According to reports, power sector, which has already caused enough trouble to the banking system in the past few years due to their holding in stressed assets, looks likely to continue even with its renewable projects.
According to a Crisil report, there has been aggressive bidding for renewable energy capacities which has appeared to have started recoiling on the industry at large as distribution companies (discoms) call for renegotiation of the power purchase agreements (PPAs) that they signed in recent years at higher tariffs.
This has led to many discoms openly voicing their reservations on honouring the PPA/Letter of intent (LoI) for nearly 3 GW of renewable energy
Prasad Koparkar, Senior Director, Crisil Research said, “In all, 7 GW of solar projects tendered/ awarded at tariffs of Rs 5-8/unit over fiscal 2015-2017 could be at risk.
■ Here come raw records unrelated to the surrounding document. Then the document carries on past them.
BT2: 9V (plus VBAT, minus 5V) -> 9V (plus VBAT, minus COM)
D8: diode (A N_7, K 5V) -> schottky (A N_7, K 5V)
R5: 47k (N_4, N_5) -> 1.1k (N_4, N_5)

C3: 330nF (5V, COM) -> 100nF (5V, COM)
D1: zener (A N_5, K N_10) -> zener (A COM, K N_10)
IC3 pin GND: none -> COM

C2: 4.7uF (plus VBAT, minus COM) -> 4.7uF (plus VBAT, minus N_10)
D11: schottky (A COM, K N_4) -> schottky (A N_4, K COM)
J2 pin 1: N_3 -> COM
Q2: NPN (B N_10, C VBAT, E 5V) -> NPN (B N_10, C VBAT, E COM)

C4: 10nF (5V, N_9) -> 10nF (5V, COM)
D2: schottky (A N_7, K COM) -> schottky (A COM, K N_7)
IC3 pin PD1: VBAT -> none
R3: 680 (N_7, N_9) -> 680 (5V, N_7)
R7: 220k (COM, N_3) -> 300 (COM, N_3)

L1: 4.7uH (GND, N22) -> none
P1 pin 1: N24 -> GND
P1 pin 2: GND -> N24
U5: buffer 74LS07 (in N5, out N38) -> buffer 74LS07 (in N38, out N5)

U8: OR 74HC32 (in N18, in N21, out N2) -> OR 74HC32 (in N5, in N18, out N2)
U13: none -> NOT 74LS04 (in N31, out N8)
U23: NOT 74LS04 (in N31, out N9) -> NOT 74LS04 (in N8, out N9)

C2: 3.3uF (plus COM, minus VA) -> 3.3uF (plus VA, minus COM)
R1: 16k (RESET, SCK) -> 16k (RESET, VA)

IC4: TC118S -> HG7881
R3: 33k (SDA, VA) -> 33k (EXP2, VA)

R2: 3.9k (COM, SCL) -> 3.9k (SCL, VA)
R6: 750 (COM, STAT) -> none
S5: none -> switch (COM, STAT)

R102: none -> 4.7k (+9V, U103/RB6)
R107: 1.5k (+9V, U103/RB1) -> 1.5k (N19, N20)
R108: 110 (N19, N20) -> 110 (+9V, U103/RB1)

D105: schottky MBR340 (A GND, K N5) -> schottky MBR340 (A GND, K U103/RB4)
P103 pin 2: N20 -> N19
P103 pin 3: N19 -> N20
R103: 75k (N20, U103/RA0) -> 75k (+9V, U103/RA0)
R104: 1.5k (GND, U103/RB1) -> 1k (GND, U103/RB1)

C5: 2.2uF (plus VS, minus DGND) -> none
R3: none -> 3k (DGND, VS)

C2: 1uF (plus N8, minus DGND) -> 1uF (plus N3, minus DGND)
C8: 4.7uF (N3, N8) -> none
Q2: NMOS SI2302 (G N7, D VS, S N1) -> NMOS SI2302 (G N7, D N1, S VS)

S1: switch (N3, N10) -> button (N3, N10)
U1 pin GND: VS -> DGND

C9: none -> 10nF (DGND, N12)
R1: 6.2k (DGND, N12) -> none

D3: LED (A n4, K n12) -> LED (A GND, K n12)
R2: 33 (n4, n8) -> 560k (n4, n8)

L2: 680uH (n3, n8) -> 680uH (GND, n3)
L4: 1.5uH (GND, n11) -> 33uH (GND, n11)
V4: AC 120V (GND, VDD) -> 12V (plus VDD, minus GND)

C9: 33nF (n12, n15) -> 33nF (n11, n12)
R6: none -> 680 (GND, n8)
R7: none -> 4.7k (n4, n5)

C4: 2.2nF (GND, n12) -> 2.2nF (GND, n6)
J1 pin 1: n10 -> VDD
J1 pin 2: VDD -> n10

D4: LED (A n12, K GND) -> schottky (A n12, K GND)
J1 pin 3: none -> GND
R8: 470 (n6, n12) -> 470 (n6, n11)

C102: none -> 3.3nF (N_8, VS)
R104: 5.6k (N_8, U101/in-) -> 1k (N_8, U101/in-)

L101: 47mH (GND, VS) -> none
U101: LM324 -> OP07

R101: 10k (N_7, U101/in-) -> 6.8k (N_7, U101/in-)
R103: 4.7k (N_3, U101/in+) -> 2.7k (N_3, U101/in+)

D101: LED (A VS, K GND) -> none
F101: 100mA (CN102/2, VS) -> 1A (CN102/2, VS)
PPAs or letters of intent for these capacities, in Uttar Pradesh, Andhra Pradesh, Karnataka, Telangana and Punjab, were inked at tariffs 12-66% higher than the APPC of these states.”
Koparkar added, “Even in wind energy, 2-3 GW of projects which were allotted or had PPAs signed over Q3-Q4 fiscal 2017 at feed-in tariffs are at high risk of renegotiation.”
Taken together, Crisil Research believes, investments worth Rs 48,000 crore are currently at risk.
Crisil stated that wind-based capacity additions are likely to fall to 1.5-2 GW in fiscal 2018 compared with 5.5 GW in fiscal 2017. Growth in solar capacity additions, too, is expected to be below potential.
If this is the case, then there will be downward revision of PPA tariffs which would adversely impact the returns of wind and solar energy projects already constructed.
“Concurrently, this could spark a spate of court cases and the essence of the National Solar Mission may be lost in delays,” added Crisil.
It said, “Banks, too, would be more cautious in lending to renewable energy projects, considering even discoms relatively strong financially are renegotiating PPA tariffs, without any legal grounds or force majeure conditions.”
Banks have seen a sharp rise of 34.17% in their gross non-performing assets (GNPA) to Rs 8,29,335 crore as on June 30,. 2017, compared to Rs 6,18,109 crore in the corresponding period of the previous year.
Five sectors namely steel, power, telecom, infrastructure and textile account for over 60% of the total stressed assets on the books of banks in India at present.
As per Motilal Oswal report, power sector exposure is expected to be over Rs 2.3 lakh crore implying a 35% of bank’s stress level.
Rahul Prithiani, Director, Crisil Research said, “It is in the sector’s interest that the rates discovered through competitive bidding in a PPA already executed be honoured, given that it is a legally binding contract between two parties. Further, future PPA contracts need to be watertight, with specific clauses to safeguard developers from renegotiations”.